**WHAT YOU WILL DO:**
Rewrite the data with every "collector number" changed to "field number", and leave everything else as it is.

**SUPPLIED DATA:**
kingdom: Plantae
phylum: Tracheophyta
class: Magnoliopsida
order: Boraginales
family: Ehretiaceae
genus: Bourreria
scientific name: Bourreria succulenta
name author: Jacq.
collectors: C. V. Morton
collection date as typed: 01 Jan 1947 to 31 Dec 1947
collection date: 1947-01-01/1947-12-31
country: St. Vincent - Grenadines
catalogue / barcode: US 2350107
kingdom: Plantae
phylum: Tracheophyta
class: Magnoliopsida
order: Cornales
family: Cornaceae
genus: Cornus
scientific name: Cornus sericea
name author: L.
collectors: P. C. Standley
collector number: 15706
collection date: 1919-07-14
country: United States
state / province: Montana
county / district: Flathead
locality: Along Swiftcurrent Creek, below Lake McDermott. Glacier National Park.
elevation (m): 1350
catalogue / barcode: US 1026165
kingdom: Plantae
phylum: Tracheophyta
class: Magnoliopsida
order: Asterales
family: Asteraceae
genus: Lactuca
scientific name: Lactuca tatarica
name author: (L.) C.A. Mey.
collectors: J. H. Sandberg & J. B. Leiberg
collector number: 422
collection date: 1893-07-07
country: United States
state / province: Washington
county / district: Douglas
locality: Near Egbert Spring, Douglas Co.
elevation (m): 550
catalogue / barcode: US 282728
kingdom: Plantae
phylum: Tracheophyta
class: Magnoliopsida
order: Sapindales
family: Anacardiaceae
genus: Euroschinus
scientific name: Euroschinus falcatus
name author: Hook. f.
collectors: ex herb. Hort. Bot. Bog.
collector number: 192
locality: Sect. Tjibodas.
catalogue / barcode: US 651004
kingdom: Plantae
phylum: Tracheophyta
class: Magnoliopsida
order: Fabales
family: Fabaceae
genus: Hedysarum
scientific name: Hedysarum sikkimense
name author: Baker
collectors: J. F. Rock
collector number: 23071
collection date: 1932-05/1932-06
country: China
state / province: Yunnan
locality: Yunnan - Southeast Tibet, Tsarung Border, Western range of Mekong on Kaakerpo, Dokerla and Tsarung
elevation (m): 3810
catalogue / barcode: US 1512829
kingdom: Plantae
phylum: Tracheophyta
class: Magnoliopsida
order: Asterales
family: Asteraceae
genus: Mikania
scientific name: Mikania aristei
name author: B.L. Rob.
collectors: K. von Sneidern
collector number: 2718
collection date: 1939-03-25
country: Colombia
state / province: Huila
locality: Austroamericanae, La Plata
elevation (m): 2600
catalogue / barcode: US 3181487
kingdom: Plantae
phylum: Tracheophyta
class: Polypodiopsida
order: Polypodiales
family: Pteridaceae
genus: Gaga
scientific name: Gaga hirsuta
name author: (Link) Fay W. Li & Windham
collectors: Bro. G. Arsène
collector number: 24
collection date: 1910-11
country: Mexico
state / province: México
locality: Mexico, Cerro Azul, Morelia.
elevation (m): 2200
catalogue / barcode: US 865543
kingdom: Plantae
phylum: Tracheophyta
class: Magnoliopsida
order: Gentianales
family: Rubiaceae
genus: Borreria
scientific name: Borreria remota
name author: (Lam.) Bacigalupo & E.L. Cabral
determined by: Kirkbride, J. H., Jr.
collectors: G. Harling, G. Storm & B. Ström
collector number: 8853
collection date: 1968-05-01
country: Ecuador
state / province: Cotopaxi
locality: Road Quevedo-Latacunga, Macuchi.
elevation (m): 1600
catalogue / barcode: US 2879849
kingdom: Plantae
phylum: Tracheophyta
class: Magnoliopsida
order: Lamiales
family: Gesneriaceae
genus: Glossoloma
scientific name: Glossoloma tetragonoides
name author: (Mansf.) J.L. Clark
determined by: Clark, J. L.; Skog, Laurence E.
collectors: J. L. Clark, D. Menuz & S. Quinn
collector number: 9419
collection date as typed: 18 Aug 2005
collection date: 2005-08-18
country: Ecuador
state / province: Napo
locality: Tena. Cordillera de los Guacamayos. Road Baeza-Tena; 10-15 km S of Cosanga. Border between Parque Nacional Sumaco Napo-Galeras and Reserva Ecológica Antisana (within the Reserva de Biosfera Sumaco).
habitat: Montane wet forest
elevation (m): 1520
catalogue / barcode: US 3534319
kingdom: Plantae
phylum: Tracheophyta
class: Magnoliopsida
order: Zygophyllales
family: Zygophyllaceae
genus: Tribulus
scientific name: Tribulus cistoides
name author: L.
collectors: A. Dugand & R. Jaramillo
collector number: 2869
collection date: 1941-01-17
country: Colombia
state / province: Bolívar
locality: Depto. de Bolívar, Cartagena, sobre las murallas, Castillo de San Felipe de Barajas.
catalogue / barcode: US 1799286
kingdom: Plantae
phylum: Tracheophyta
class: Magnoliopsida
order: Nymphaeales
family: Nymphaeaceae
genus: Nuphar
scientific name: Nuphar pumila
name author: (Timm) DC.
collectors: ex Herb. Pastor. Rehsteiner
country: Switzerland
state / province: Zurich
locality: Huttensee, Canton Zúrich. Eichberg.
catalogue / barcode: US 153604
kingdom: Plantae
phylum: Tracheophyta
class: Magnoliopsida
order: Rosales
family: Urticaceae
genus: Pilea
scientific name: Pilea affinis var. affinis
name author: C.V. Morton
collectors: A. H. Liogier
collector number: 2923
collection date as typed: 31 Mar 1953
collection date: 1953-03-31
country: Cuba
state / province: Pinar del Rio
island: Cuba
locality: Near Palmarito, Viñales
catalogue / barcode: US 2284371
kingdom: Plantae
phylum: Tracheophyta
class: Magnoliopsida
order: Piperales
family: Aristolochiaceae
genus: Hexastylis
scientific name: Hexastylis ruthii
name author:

**TASK SOLUTION:**
kingdom: Plantae
phylum: Tracheophyta
class: Magnoliopsida
order: Boraginales
family: Ehretiaceae
genus: Bourreria
scientific name: Bourreria succulenta
name author: Jacq.
collectors: C. V. Morton
collection date as typed: 01 Jan 1947 to 31 Dec 1947
collection date: 1947-01-01/1947-12-31
country: St. Vincent - Grenadines
catalogue / barcode: US 2350107
kingdom: Plantae
phylum: Tracheophyta
class: Magnoliopsida
order: Cornales
family: Cornaceae
genus: Cornus
scientific name: Cornus sericea
name author: L.
collectors: P. C. Standley
field number: 15706
collection date: 1919-07-14
country: United States
state / province: Montana
county / district: Flathead
locality: Along Swiftcurrent Creek, below Lake McDermott. Glacier National Park.
elevation (m): 1350
catalogue / barcode: US 1026165
kingdom: Plantae
phylum: Tracheophyta
class: Magnoliopsida
order: Asterales
family: Asteraceae
genus: Lactuca
scientific name: Lactuca tatarica
name author: (L.) C.A. Mey.
collectors: J. H. Sandberg & J. B. Leiberg
field number: 422
collection date: 1893-07-07
country: United States
state / province: Washington
county / district: Douglas
locality: Near Egbert Spring, Douglas Co.
elevation (m): 550
catalogue / barcode: US 282728
kingdom: Plantae
phylum: Tracheophyta
class: Magnoliopsida
order: Sapindales
family: Anacardiaceae
genus: Euroschinus
scientific name: Euroschinus falcatus
name author: Hook. f.
collectors: ex herb. Hort. Bot. Bog.
field number: 192
locality: Sect. Tjibodas.
catalogue / barcode: US 651004
kingdom: Plantae
phylum: Tracheophyta
class: Magnoliopsida
order: Fabales
family: Fabaceae
genus: Hedysarum
scientific name: Hedysarum sikkimense
name author: Baker
collectors: J. F. Rock
field number: 23071
collection date: 1932-05/1932-06
country: China
state / province: Yunnan
locality: Yunnan - Southeast Tibet, Tsarung Border, Western range of Mekong on Kaakerpo, Dokerla and Tsarung
elevation (m): 3810
catalogue / barcode: US 1512829
kingdom: Plantae
phylum: Tracheophyta
class: Magnoliopsida
order: Asterales
family: Asteraceae
genus: Mikania
scientific name: Mikania aristei
name author: B.L. Rob.
collectors: K. von Sneidern
field number: 2718
collection date: 1939-03-25
country: Colombia
state / province: Huila
locality: Austroamericanae, La Plata
elevation (m): 2600
catalogue / barcode: US 3181487
kingdom: Plantae
phylum: Tracheophyta
class: Polypodiopsida
order: Polypodiales
family: Pteridaceae
genus: Gaga
scientific name: Gaga hirsuta
name author: (Link) Fay W. Li & Windham
collectors: Bro. G. Arsène
field number: 24
collection date: 1910-11
country: Mexico
state / province: México
locality: Mexico, Cerro Azul, Morelia.
elevation (m): 2200
catalogue / barcode: US 865543
kingdom: Plantae
phylum: Tracheophyta
class: Magnoliopsida
order: Gentianales
family: Rubiaceae
genus: Borreria
scientific name: Borreria remota
name author: (Lam.) Bacigalupo & E.L. Cabral
determined by: Kirkbride, J. H., Jr.
collectors: G. Harling, G. Storm & B. Ström
field number: 8853
collection date: 1968-05-01
country: Ecuador
state / province: Cotopaxi
locality: Road Quevedo-Latacunga, Macuchi.
elevation (m): 1600
catalogue / barcode: US 2879849
kingdom: Plantae
phylum: Tracheophyta
class: Magnoliopsida
order: Lamiales
family: Gesneriaceae
genus: Glossoloma
scientific name: Glossoloma tetragonoides
name author: (Mansf.) J.L. Clark
determined by: Clark, J. L.; Skog, Laurence E.
collectors: J. L. Clark, D. Menuz & S. Quinn
field number: 9419
collection date as typed: 18 Aug 2005
collection date: 2005-08-18
country: Ecuador
state / province: Napo
locality: Tena. Cordillera de los Guacamayos. Road Baeza-Tena; 10-15 km S of Cosanga. Border between Parque Nacional Sumaco Napo-Galeras and Reserva Ecológica Antisana (within the Reserva de Biosfera Sumaco).
habitat: Montane wet forest
elevation (m): 1520
catalogue / barcode: US 3534319
kingdom: Plantae
phylum: Tracheophyta
class: Magnoliopsida
order: Zygophyllales
family: Zygophyllaceae
genus: Tribulus
scientific name: Tribulus cistoides
name author: L.
collectors: A. Dugand & R. Jaramillo
field number: 2869
collection date: 1941-01-17
country: Colombia
state / province: Bolívar
locality: Depto. de Bolívar, Cartagena, sobre las murallas, Castillo de San Felipe de Barajas.
catalogue / barcode: US 1799286
kingdom: Plantae
phylum: Tracheophyta
class: Magnoliopsida
order: Nymphaeales
family: Nymphaeaceae
genus: Nuphar
scientific name: Nuphar pumila
name author: (Timm) DC.
collectors: ex Herb. Pastor. Rehsteiner
country: Switzerland
state / province: Zurich
locality: Huttensee, Canton Zúrich. Eichberg.
catalogue / barcode: US 153604
kingdom: Plantae
phylum: Tracheophyta
class: Magnoliopsida
order: Rosales
family: Urticaceae
genus: Pilea
scientific name: Pilea affinis var. affinis
name author: C.V. Morton
collectors: A. H. Liogier
field number: 2923
collection date as typed: 31 Mar 1953
collection date: 1953-03-31
country: Cuba
state / province: Pinar del Rio
island: Cuba
locality: Near Palmarito, Viñales
catalogue / barcode: US 2284371
kingdom: Plantae
phylum: Tracheophyta
class: Magnoliopsida
order: Piperales
family: Aristolochiaceae
genus: Hexastylis
scientific name: Hexastylis ruthii
name author:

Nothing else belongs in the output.